Convergence of Convolutions (Approximate Convolution Identity)

**jon.s.beardsley** · June 24th 2009, 10:19 AM

I'm trying to show that if a sequence of functions, (f_n) is uniformly convergent to a function f, and \phi_n (do people use LaTeX notation here?) is an approximation to the dirac delta (an approximate convolution identity), then f_n*\phi_n, i.e. the sequence of convolutions, is also convergent uniformly to f (for my purposes we can restrain ourselves to showing this on a compact set luckily!). This intuitively makes sense, but I'm having a doggone hard time showing it rigorously. Anyone have any ideas? Is this the right place for this post?

**jon.s.beardsley** · June 24th 2009, 11:03 AM

Let me make this simpler. Can we at least show that f_n*\phi_n is pointwise convergent to f?

**Laurent** · June 24th 2009, 11:10 AM

Originally Posted by jon.s.beardsley

I'm trying to show that if a sequence of functions, (f_n) is uniformly convergent to a function f, and \phi_n (do people use LaTeX notation here?) is an approximation to the dirac delta (an approximate convolution identity), then f_n*\phi_n, i.e. the sequence of convolutions, is also convergent uniformly to f (for my purposes we can restrain ourselves to showing this on a compact set luckily!). This intuitively makes sense, but I'm having a doggone hard time showing it rigorously. Anyone have any ideas? Is this the right place for this post?

+---+

> **PROBLEM DESCRIPTION**
Could you resume the forum thread above on the convergence of convolutions, writing what comes next after its final line?

+---+

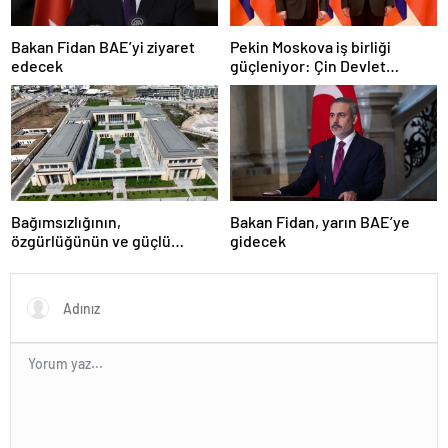
Bakan Fidan BAE’yi ziyaret
Pekin Moskova iş birliği
edecek
güçleniyor: Çin Devlet
Başkanı Zafer Günü için
Rusya’da olacak
Bağımsızlığının,
Bakan Fidan, yarın BAE’ye
özgürlüğünün ve güçlü
gidecek
devlet olduğunun simgesi!
Türkiye’den Yavru Vatan’a dev
eserler…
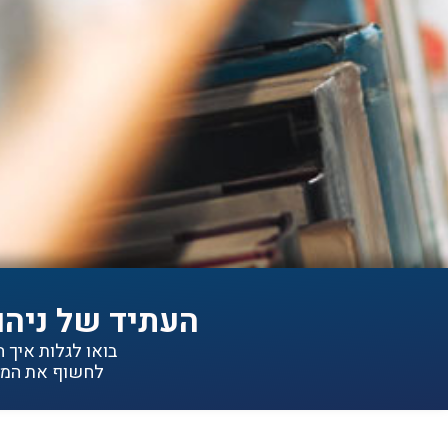
העתיד של ניהו
בואו לגלות איך הפתרונות של IDEA יכולי
לחשוף את המיד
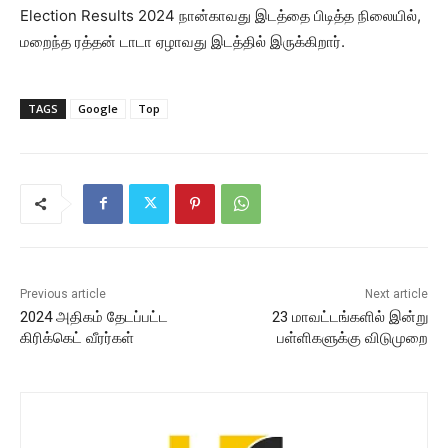
Election Results 2024 நான்காவது இடத்தை பிடித்த நிலையில்,
மறைந்த ரத்தன் டாடா ஏழாவது இடத்தில் இருக்கிறார்.
TAGS
Google
Top
Previous article
Next article
2024 அதிகம் தேடப்பட்ட
23 மாவட்டங்களில் இன்று
கிரிக்கெட் வீரர்கள்
பள்ளிகளுக்கு விடுமுறை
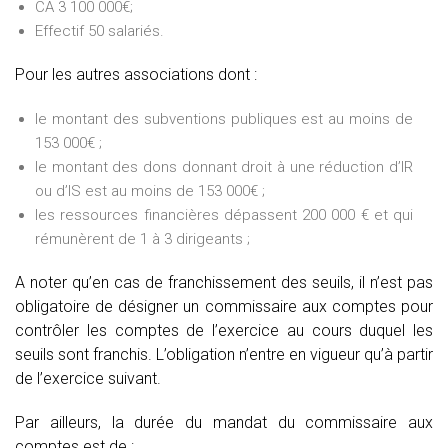
CA 3 100 000€;
Effectif 50 salariés.
Pour les autres associations dont :
le montant des subventions publiques est au moins de
153 000€ ;
le montant des dons donnant droit à une réduction d’IR
ou d’IS est au moins de 153 000€ ;
les ressources financières dépassent 200 000 € et qui
rémunèrent de 1 à 3 dirigeants ;
A noter qu’en cas de franchissement des seuils, il n’est pas
obligatoire de désigner un commissaire aux comptes pour
contrôler les comptes de l’exercice au cours duquel les
seuils sont franchis. L’obligation n’entre en vigueur qu’à partir
de l’exercice suivant.
Par ailleurs, la durée du mandat du commissaire aux
comptes est de :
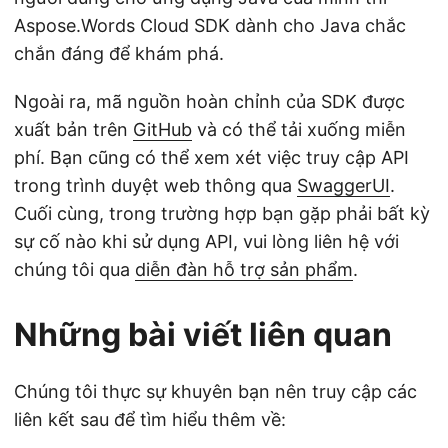
Aspose.Words Cloud SDK dành cho Java chắc
chắn đáng để khám phá.
Ngoài ra, mã nguồn hoàn chỉnh của SDK được
xuất bản trên
GitHub
và có thể tải xuống miễn
phí. Bạn cũng có thể xem xét việc truy cập API
trong trình duyệt web thông qua
SwaggerUI
.
Cuối cùng, trong trường hợp bạn gặp phải bất kỳ
sự cố nào khi sử dụng API, vui lòng liên hệ với
chúng tôi qua
diễn đàn hỗ trợ sản phẩm
.
Những bài viết liên quan
Chúng tôi thực sự khuyên bạn nên truy cập các
liên kết sau để tìm hiểu thêm về:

+---+

> **RESPONSE BOX**
Have you tried to write $f_n\ast\phi_n-f=(f_n-f)\ast \phi_n + (f\ast\phi_n-f)$ ? Then $\|(f_n-f)\ast \phi_n\|_\infty \leq \|f_n-f\|_\infty \int\phi_n(t)dt=\|f_n-f\|_\infty$ tends to 0 (by uniform convergence of $(f_n)_n$ to $f$ ), and $\|f\ast \phi_n - f\|_\infty$ tends to 0 as well (usual result about convolution with an approximation of delta).

nb: click on the formulas to see what I typed to get them.

**jon.s.beardsley** · June 24th 2009, 11:33 AM

So I'm assuming we can use $\|_\infty$ because on a compact set the function is necessarily bounded? For $f$ the only condition I have is that it is continuous (I could use locally integrable instead). Also, is there any way you might clarify the algebra in creating that first inequality you have? I understand rewriting the convolution (very clever!) but I have trouble seeing how we then immediately go to the inequality with the norms in it. Thanks so much.

**Laurent** · June 24th 2009, 11:41 AM

Originally Posted by jon.s.beardsley

So I'm assuming we can use $\|_\infty$ because on a compact set the function is necessarily bounded? For $f$ the only condition I have is that it is continuous (I could use locally integrable instead). Also, is there any way you might clarify the algebra in creating that first inequality you have? I understand rewriting the convolution (very clever!) but I have trouble seeing how we then immediately go to the inequality with the norms in it. Thanks so much.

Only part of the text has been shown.